A slower legacy for Bruce Lee in Chinese ancestral town
SHUNDE, China (Reuters Life!) — In the sleepy town of Xiacun in southern China, elders doze and children play along "little dragon" alley, which winds its way to the ancestral home of kung fu star Bruce Lee.
The small, grey-brick courtyard house contains old photos of Lee on the walls, an altar, a musty bedroom and a wooden dummy used for martial arts training, but visitors are few and far between, and other efforts by the town's council to commemorate their most famous son are also off the tourist radar.
While Lee is renowned the world over as a martial arts legend with a slew of action flicks to his name, back in his father's Chinese hometown, where many share the Lee name, his legacy remains low-key, even in 2010, the 70th anniversary of his birth.
"We don't really think about it that much," said a young woman sitting on the threshold of a home next door.
Local officials, however, have been trying to change that.
Millions have been invested in a park filled with lakes and rare birds, and called Bruce Lee Paradise, that authorities in Shunde and nearby Foshan hope will become a major tourist draw.
"Lee's image and reputation are becoming more and more familiar now in Foshan," said Chen Xian, the administration manager of Bruce Lee Paradise. "The Bruce Lee brand is something we've been trying actively to promote ... he's someone the Chinese people should be proud of."
The motivation is part cultural, part commercial.

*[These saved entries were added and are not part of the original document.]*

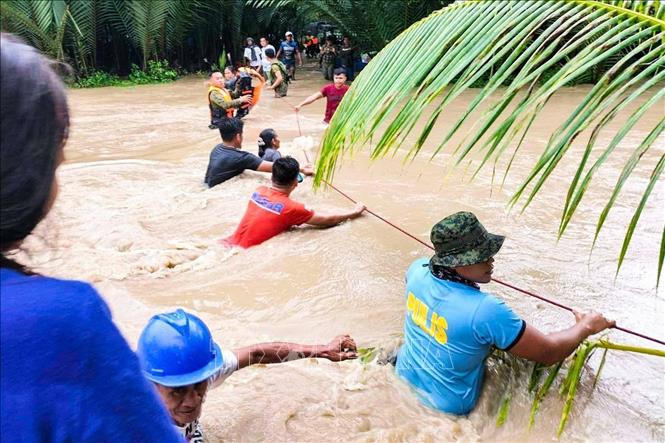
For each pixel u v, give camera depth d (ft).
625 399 9.51
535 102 6.18
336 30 73.00
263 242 16.55
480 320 8.94
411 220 17.74
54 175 3.06
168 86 63.16
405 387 10.07
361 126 7.55
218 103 35.04
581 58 6.24
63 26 61.82
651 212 17.89
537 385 9.73
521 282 13.60
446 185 21.07
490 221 17.53
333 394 9.86
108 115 41.70
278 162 16.62
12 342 2.69
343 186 21.18
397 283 14.03
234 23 78.48
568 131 6.17
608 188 20.18
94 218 19.30
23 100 2.85
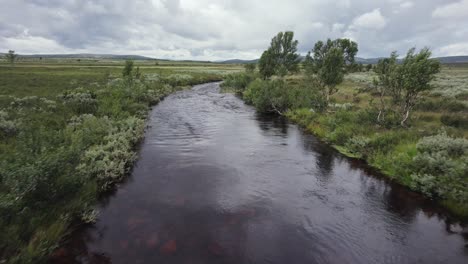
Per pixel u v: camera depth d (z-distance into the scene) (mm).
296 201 7676
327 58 20250
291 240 5879
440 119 15438
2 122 10688
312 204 7523
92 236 5801
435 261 5297
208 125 17375
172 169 9836
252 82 35812
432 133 11578
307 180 9188
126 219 6520
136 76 38031
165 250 5418
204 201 7508
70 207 6047
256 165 10516
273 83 27047
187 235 5941
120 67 80812
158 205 7238
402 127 13305
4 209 4645
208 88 42812
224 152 11992
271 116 21250
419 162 8570
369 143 11492
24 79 33094
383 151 10727
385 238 6023
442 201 7422
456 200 7121
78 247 5426
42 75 40688
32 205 5402
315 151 12430
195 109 23359
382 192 8312
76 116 13805
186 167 10062
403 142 10938
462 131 12562
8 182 5152
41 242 4781
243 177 9312
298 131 16359
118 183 8555
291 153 12094
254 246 5633
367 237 6051
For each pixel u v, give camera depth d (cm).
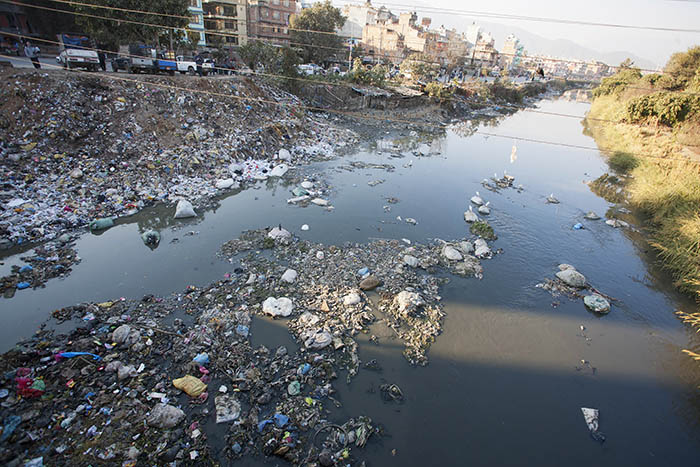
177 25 2433
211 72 2761
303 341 906
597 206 2073
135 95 1895
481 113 5044
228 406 718
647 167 2450
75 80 1767
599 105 5066
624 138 3334
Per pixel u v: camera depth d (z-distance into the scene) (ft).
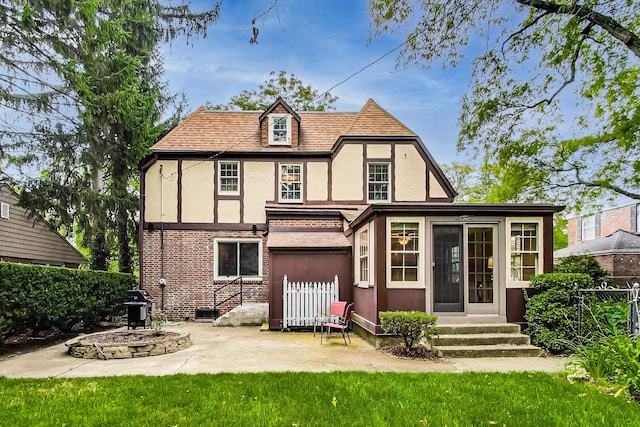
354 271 39.88
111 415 15.35
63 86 48.57
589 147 49.39
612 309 27.32
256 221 52.26
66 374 21.89
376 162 53.31
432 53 30.40
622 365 18.80
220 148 52.90
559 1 32.22
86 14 43.50
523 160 51.93
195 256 51.39
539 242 31.81
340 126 58.18
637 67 40.70
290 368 23.15
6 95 43.75
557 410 15.93
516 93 44.86
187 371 22.40
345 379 20.04
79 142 51.39
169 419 15.01
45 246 61.67
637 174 47.32
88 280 39.19
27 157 49.34
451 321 30.48
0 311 27.55
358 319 36.65
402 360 25.71
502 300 31.22
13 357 26.89
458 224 31.89
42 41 44.24
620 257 66.23
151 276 50.78
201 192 52.16
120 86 50.80
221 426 14.42
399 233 31.50
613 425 14.49
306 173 52.95
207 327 42.80
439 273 31.63
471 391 18.22
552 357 27.14
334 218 48.16
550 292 28.84
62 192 49.44
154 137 62.08
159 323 36.96
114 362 24.94
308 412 15.69
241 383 19.34
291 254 40.16
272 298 39.55
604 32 37.14
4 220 53.57
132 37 57.62
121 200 56.34
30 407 16.20
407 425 14.53
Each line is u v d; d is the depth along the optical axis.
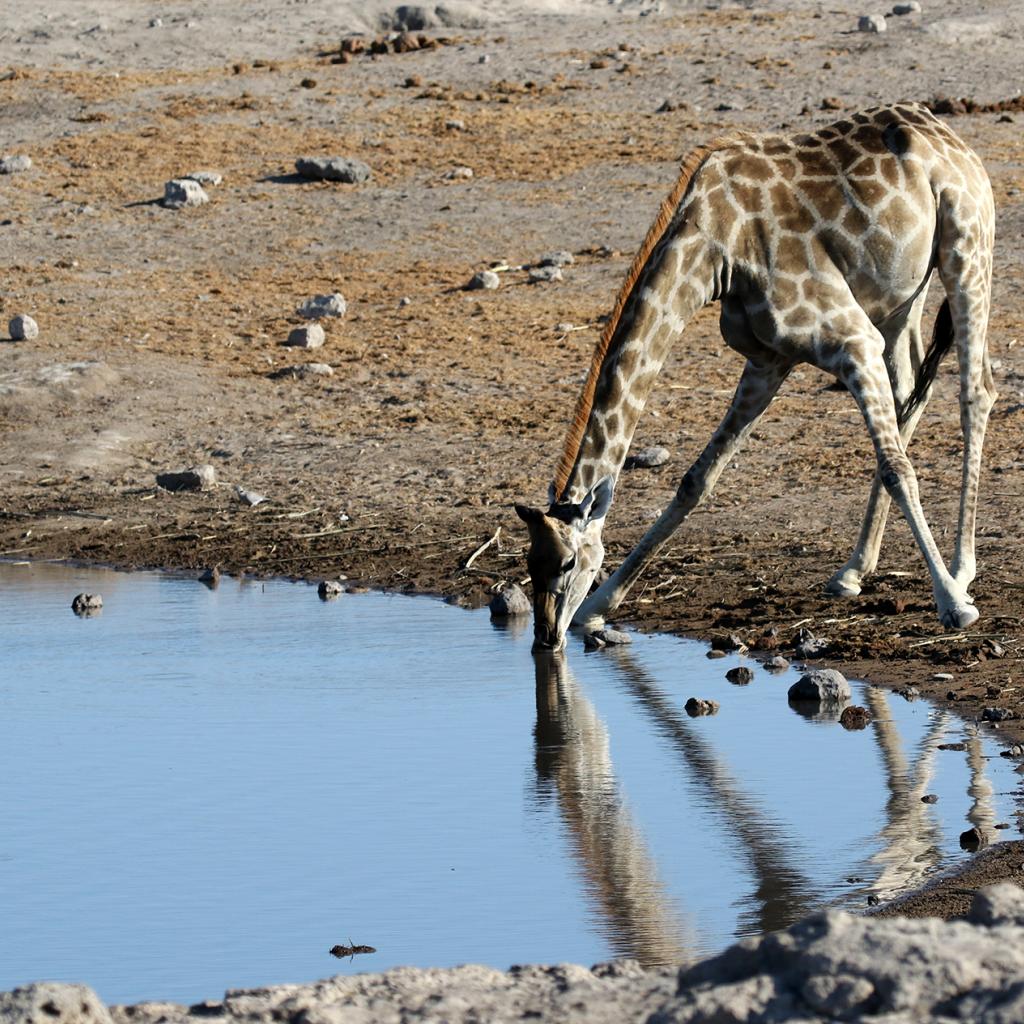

But the park, nearly 90 minutes by car from Guangzhou along dusty highways, remains largely off the beaten tourist track.
During a recent visit, a 39 foot high bronze statue of Lee remained half-finished and under scaffolding. A museum filled with Lee's weapons, books, posters and other memorabilia was virtually deserted.
While Lee was been born and raised in San Francisco, later forging his movie career in Hong Kong, Lee's family originates from Shunde, one of several southern Chinese towns that were home to much of the Chinese diaspora that immigrated in the late 1800s and early 1900s.
While popular overseas, restrictions on Western cultural imports during China's Cultural Revolution meant Lee was unknown inside China during his cinematic heyday in the late 60s and 70s. Chairman Mao Zedong, who launched the Cultural Revolution, is said to have been a fan, according to Chen of Bruce Lee paradise, who says Mao once requested a screen reel of Lee's hit film "Fist of Fury" – notable for it's anti-Japanese themes – for private viewing in Beijing.
For some modern martial arts practitioners like Wang Hongxin, who is a master of nunchuka sticks, a martial arts weapon which Bruce Lee excelled at, the star continues to embody China's need to stand up to the West.
"There are now a lot of kung fu masters. But in those days, foreigners really bullied the Chinese. And Bruce Lee back then, used his fists to survive abroad," said Wang, who runs the Guangdong Bison Wushu Club in a factory in the Pearl River Delta.
Lee, who died in mysterious circumstances in 1973 aged 32, starred in kung fu classics such as "Fist of Fury," "Game of Death" and the Hollywood financed "Enter the Dragon".
Revered both by martial arts adherents and movie buffs the world over for popularising the kung fu cinematic genre, Lee also helped usher in a golden age of Hong Kong film in the 1960s.
This year, the Hong Kong International Film Festival is planning a retrospective, while authorities in Hong Kong are planning to convert one of Lee's former residences, a motel, into a commemoration site and museum.
"He's a part of Hong Kong," says Sam Ho, a film critic who works at Hong Kong's public film archive. "He helped the world know about Hong Kong cinema, though his films represent a small part of Hong Kong cinema."
Several upcoming films will also touch upon the life of Bruce Lee, including "Ip Man 2", chronicling the life of his teacher, the grandmaster of the of the fluid "Wing Chun" (Forever or Eternal Springtime) martial arts style. Hong Kong arthouse director Wong Kar-wai also has a movie on Ip Man in the works.
"Bruce Lee is already a standard. He's like Confucius ... he's part of our culture that we will embrace," Donnie Yen, who plays Ip Man in the movie, told Reuters.
"He (Lee) never stopped progressing as a martial artist. He was in search of a higher level all the way till his death."